もっとも、蟻塚は背が高いから、カップ数はそこまで大きくはないかも……って、だから僕は何を考えているんだ!?
「ねぇ、先輩。私と一緒に、遊びに行ってくれますよね?」
「で、でもな……。」
蟻塚の甘い囁きと、掌に伝わる柔らかな感触は、僕の脳髄を痺れさせて正常な判断力を奪おうとしてくる。
このまま男子高校生らしい欲望に身を任せてしまいたくなる衝動が着実に勢いを増していると、自分でもはっきりと分かった。
もう好きにすれば良いんじゃないか、と半ば諦めかけた矢先、蟻塚の一声が僕の意識を現実に呼び戻す。
「もし首を縦に振らないなら、ここで叫び声を上げましょうか?」
「なっ……! ちょっと待ってくれ! その脅しは反則だろ!?」
こんなところで叫び声を上げられようものなら、僕は一瞬にして性犯罪者に堕ちる事になる。

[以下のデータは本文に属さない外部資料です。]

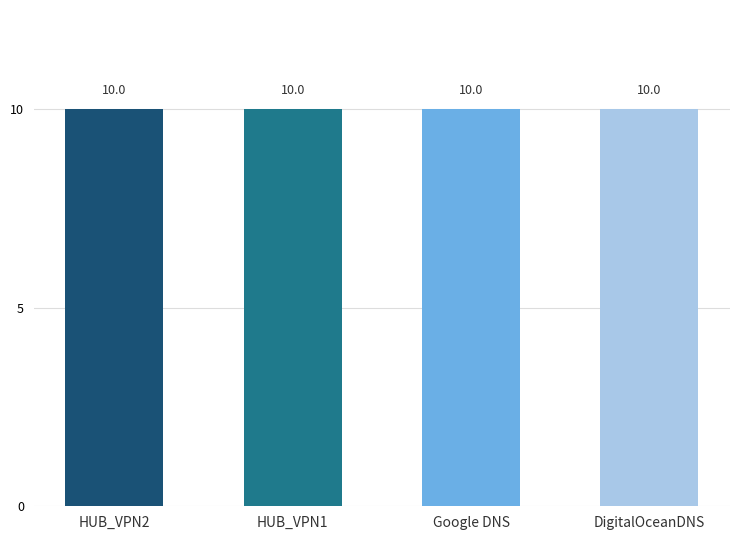

Which series has the largest total across all categories?

SLA Latency MS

蟻塚がこれ程の脅しを掛けてくるとは、さすがに想定外だった。
これでは、逃げようにも逃げられない。
むしろ、逃げれば状況は余計に悪化してしまうだろう。
「お前、一体何のつもりなんだ?」
皮肉にも、脅しを掛けられたお陰で正気に戻れた僕は、怒りを抑え切れずに厳しい口調で蟻塚を問い詰める。
しかし、蟻塚は笑みを崩さない。
「私はただ、先輩と一緒にお出掛けしたいだけです。安心してください。先輩が逃げようとしないなら、先輩を貶めるような事は一切しないと約束しますよ。」
「そんな無理やりに連れ出されても、全然嬉しくないんだが。」
「私がせっかくこうして胸を触らせてあげているのに、ですか? やっぱり会長くらい大きくないと、先輩は満足できないんでしょうか?」
「何でここで会長を引き合いに出すんだよ……。」
蝶野会長にやたらと対抗心を燃やしているみたいだが、僕と会長は決して変な関係じゃない。
そんな事は、こいつも分かっているはずだ。
だが、それでも会長を引き合いに出したのは、恐らく――いや、これ以上考えるのは止めておこう。

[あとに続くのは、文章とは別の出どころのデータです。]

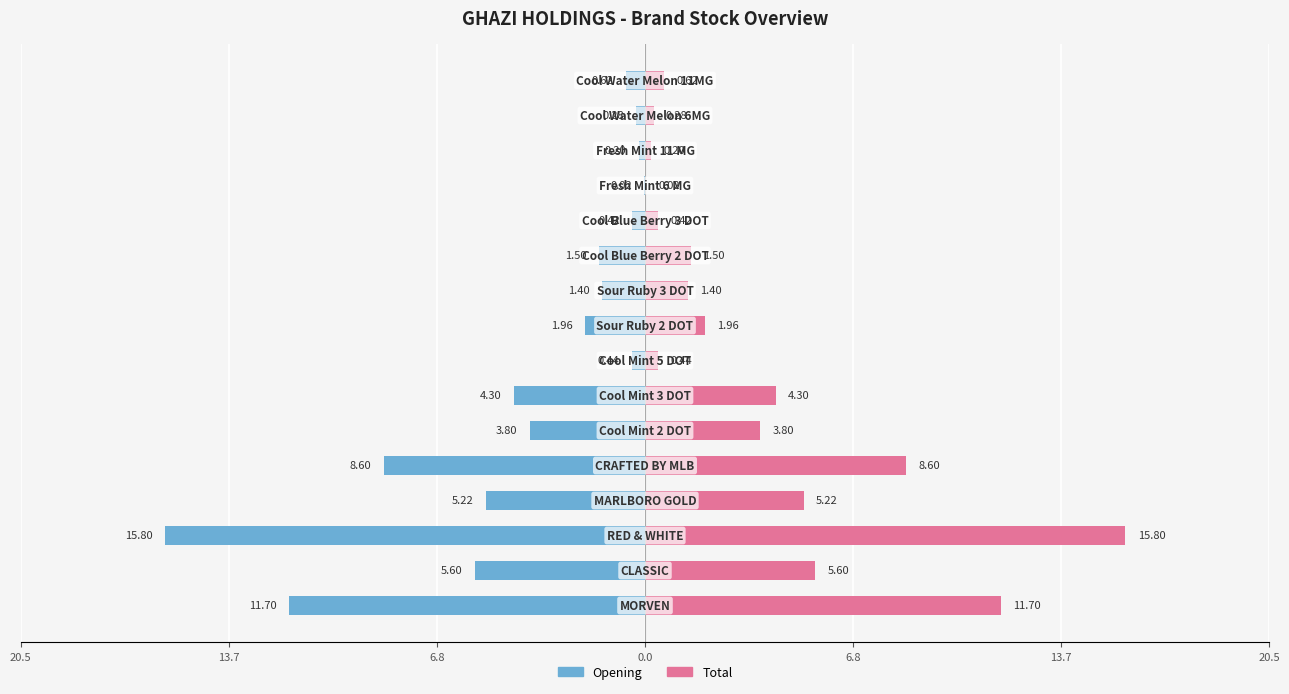

What is the maximum value shown in the chart?

15.8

蟻塚の真意がどうであれ、この場で僕が採れる選択肢は1つしかない。
「分かった。但し、条件がある。今後、こういう脅しは止めてくれ。もし約束を破った場合は、君とは一切の関わりを絶たせてもらう。」
「先輩にしては、随分と大きく出ましたね。ですが、良いでしょう。その条件、呑みますよ。」
やけにあっさりと、蟻塚は僕の提案を受け入れる姿勢を見せる。
この期に及んでも彼女が微笑みを絶やさない点は多少引っ掛かったが、嫌な予感がしたためそこには突っ込まず、僕は自転車を押して歩き始めた。